Ancak yine de, Mesih’in sonsuz oğulluğuna gösterilen bu aşırı tepki, hem gereksiz hem de temelsizdir. Yalnızca “bağrındaki” terimi bile, Baba ile fiziksel bir soy ilişkisine değil, Baba ile özel bir ilişkiye işaret edildiğini açıklar. Kutsal Kitap’ta yer alan “İlk doğan” ifadesi gibi (Koloseliler 1:15), bu ifadenin anlamı, zaman içinde değil, derece içinde ( Ayetler 16-17) öncelik anlamına gelir. Bu terim, New International Version’unda tercüme edilmiş olduğu gibi, Tanrı’nın “tek ve Biricik Oğlu” şeklinde de çevrilebilir. Bu terim, Baba tarafından yaratılmış olmayı değil, O’nun ile olan eşsiz ilişkiyi ima eder. Nasıl yersel bir babanın ve oğlunun özel bir evlat ilişkisi var ise, aynı şekilde sonsuz Baba ve sonsuz Oğul da birbirleri ile eşsiz bir ilişkiye sahiptirler. Bu ilişki herhangi bir fiziksel soya işaret etmez, Baba’dan sonsuz bir şekilde meydana çıkma olgusunu ima eder. Nasıl Müslümanlar için Tanrı Sözü (Kuran), Tanrı ile eşit olmasa bile sonsuz bir şekilde Tanrı’dan meydana çıktı ise, Hristiyanlar için de Mesih aynı şekilde Tanrı’nın “Sözü’dür” (4:171). “Soy” ve “meydana çıkma” gibi sözcükler Mesih ile ilgili olarak Hristiyanlar tarafından dünyevi ve fiziksel bir anlamda değil, evlat ile ilgili bir ilişki türü anlamında kullanılırlar.

Mesih’in oğulluğunu yanlış anlama konusu, bazı Müslüman bilginlerin bu konuyu, Mesih’in bir bakireden doğması ile karıştırdıkları zaman, bir doruk noktasına ulaşır. Shorrosh’un söylediği gibi, pek çok Müslüman, Hristiyanlar’ın “Meryem’i bir tanrıça, İsa’yı onun oğlu ve Gücü Her Şeye Yeten Tanrı’yı Meryem’in kocası” yaptıklarına inanır.” 4 Ruhsal bir gerçeğin böylesine yanlış bir anlayış ile değerlendirilmesi sonucu, Müslümanlar’ın sonsuz Baba ve Oğul kavramını reddetmeleri aslında şaşırtıcı değildir.

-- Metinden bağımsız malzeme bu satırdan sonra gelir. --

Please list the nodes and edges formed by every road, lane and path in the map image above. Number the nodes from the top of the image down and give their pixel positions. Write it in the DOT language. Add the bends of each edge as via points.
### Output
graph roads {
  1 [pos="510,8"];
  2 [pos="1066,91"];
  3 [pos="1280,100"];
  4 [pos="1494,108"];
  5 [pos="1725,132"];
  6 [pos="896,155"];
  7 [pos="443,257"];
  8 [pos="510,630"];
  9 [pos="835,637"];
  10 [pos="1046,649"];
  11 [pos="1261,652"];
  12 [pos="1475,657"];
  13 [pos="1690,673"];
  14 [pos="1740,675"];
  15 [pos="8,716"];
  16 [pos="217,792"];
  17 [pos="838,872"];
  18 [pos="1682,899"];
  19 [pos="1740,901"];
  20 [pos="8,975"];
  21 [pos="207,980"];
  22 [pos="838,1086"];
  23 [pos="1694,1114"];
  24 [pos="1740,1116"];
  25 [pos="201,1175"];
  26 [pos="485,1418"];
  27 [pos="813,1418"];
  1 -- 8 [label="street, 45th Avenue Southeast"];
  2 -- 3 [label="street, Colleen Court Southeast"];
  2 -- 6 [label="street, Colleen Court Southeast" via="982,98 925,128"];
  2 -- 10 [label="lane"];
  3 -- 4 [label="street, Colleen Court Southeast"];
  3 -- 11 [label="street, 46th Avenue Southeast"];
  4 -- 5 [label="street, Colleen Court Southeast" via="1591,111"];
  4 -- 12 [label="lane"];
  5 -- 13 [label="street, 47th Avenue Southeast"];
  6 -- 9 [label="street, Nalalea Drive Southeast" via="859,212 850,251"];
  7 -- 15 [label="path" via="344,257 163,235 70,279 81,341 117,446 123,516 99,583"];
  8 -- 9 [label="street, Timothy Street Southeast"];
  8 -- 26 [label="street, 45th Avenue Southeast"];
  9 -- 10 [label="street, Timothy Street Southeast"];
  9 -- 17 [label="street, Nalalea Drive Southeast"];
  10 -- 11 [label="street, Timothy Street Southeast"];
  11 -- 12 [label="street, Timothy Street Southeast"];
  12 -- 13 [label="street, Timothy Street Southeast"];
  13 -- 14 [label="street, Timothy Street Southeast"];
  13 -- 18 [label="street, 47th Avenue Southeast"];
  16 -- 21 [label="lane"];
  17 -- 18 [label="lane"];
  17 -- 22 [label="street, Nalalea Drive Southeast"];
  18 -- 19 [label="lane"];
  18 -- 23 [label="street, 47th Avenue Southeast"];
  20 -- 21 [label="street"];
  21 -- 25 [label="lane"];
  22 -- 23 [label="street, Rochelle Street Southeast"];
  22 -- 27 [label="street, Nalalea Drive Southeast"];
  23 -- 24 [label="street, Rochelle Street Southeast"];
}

Müslümanlar’daki bu anlayışın nedeni Karan’daki şu ayet olabilir: “Ey Meryem oğlu İsa! Sen mi insanlara, Allah’ı bırakarak beni ve anamı iki ilah edinin, dedin?” (5:116). Muhammed’den yüzlerce yıl önce yaşayan Hristiyanlar bile Mesih’in oğulluğu hakkındaki böylesine büyük bir yanlış anlamayı kabul etmediler ve yargıladılar. M.S. yaklaşık 306 yılında Hristiyan yazar Lactantius’un sözlerinden bir aktarma yapalım: “‘Tanrı’nın Oğlu’ sözlerinin konuşulduğunu duyan biri, zihninde asla Tanrı’nın evlilik ve bir kadın ile birleşme aracılığı ile bir doğum hasıl ettiği gibi korkunç bir kötülüğe yer vermemelidir, – bu durum yalnızca bir bedene sahip ve ölüme mahkum bir hayvan tarafından yapılabilecek bir şeydir.” Ayrıca, “Tanrı tek başına olduğu için, O kiminle bir araya gelebilir? Ya da O istediği her şeyi yapabilecek çok büyük bir güce sahip olduğu için yaratma amacı için başka birinin arkadaşlığına ihtiyaç duymadığı kesindir.” 5 Özetlenecek olursa, Müslümanlar’ın Mesih’in sonsuz oğulluğunu reddetmeleri çok ciddi bir yanlış anlamanın üzerine bina edilmiştir: Mesih için, Tanrı’nın Oğlu olmanın ne anlama geldiği hakkındaki Hristiyan kavramını algılayamazlar. “Oğul” sözcüğü, mecazi bir manada anlaşılmalıdır (Arapça dilindeki ibn sözcüğü gibi), “Oğul” sözcüğü, (Arapça dilindeki veled sözcüğü gibi) fiziksel bir anlam taşımaz.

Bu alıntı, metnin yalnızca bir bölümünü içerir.